Frontline managers report nearly twice as much work-related stress as executives and are more likely to say they’re considering a job switch than executives, senior leaders and individual contributors. Structured and clear flexible work policies allow managers to better balance their work lives, avoid burnout and create more room for their teams to focus on delivering for customers.
“ Happy employees create better customer experiences. ”
This has real benefits for the top line, too. Recent research by Salesforce also shows that employers in the top quartile of employee experience drive revenue growth up to 50% higher than their competitors. Happy employees create better customer experiences.

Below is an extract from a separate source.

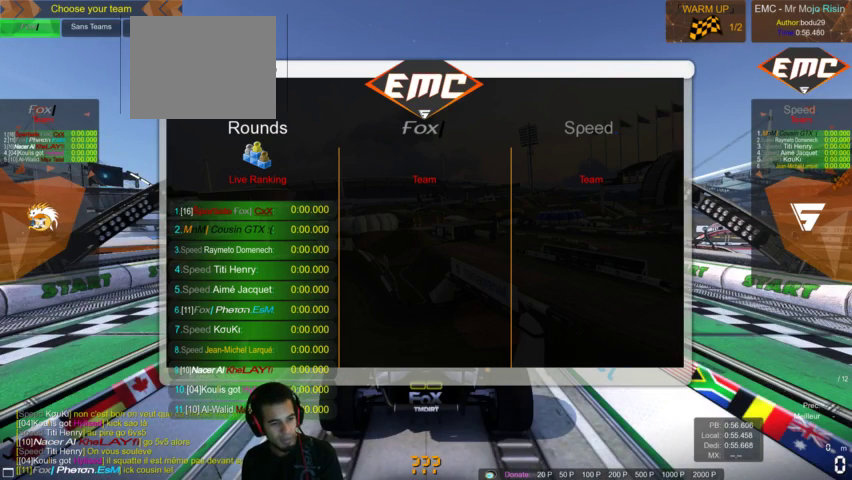
{"buttons": [], "left_stick": "center", "right_stick": "center", "events": []}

Building a more flexible, inclusive and connected team requires redesigning work with the right digital tools. It’s not as hard as it sounds. Our research has shown that there are three core concepts that can turn that redesign into an advantage for the organization:
- Lead with trust, not monitoring. Employees are four times more likely to say they’re “definitely” looking for a new job if they don’t trust leadership is being transparent. Engage them in problem-solving, not just execution. At Slack, for example, our executive team adopted a “progress, not perfection” mindset that prioritized employee feedback. Beyond surveys, we hosted internal “AMA” sessions, developed public channels for feedback, and created a cross-functional and demographically diverse future of work task force. Meanwhile, IBM’s executive team enthusiastically adopted a “work from home pledge” inspired by a grassroots employee movement to create new ways of working.
- Outcomes-driven management: Clearly defined goals and priorities are more important than ever. Training managers to measure success through project outcomes instead of monitoring activities, like the number of hours one spends in the office, will deliver better results. For example, Dropbox paired its shift to a digital-first way of working with clear success metrics tied to their business goals, product roadmap, and talent strategy. At Slack, we’ve invested in tactical manager training to ensure performance evaluations anchor on outcomes instead of activity (for example, ensuring weekly 1:1s focus on priorities and deliverables) and built support networks for managers who are newer in their roles, so they can continue learning and improving in this respect.
- Build more asynchronous ways of working: 71% of senior leaders say that meetings are ineffective, and that many if not most of them should disappear entirely, yet in countless organizations they’re seen as “how work gets done.” The truth is, they eat into focus time. It’s time to roll back the endless cycle of meetings to make more room for deep work on people’s calendars—when they’re at their best, not when they’re already exhausted. Companies have taken a range of approaches to narrow the encroachment of meetings into every hour of the work week, from Levi Strauss & Co’s “no meeting Fridays” to Dropbox, which schedules core collaboration hours for internal meetings with toolkits and examples of ways to collaborate asynchronously.
Forcing employees to go back to the way things were won’t keep your organization current or competitive. Flexible work is here to stay. Leaders who embrace it will have a happier, more engaged and loyal workforce. Those who choose not to will be left behind.
Brian Elliott is Slack senior vice president, executive leader at Future Forum, a consortium backed by Slack. He is the coauthor, with Sheela Subramanian and Helen Kupp, of How the Future Works: Leading Flexible Teams to Do The Best Work of Their Lives (Wiley, 2022).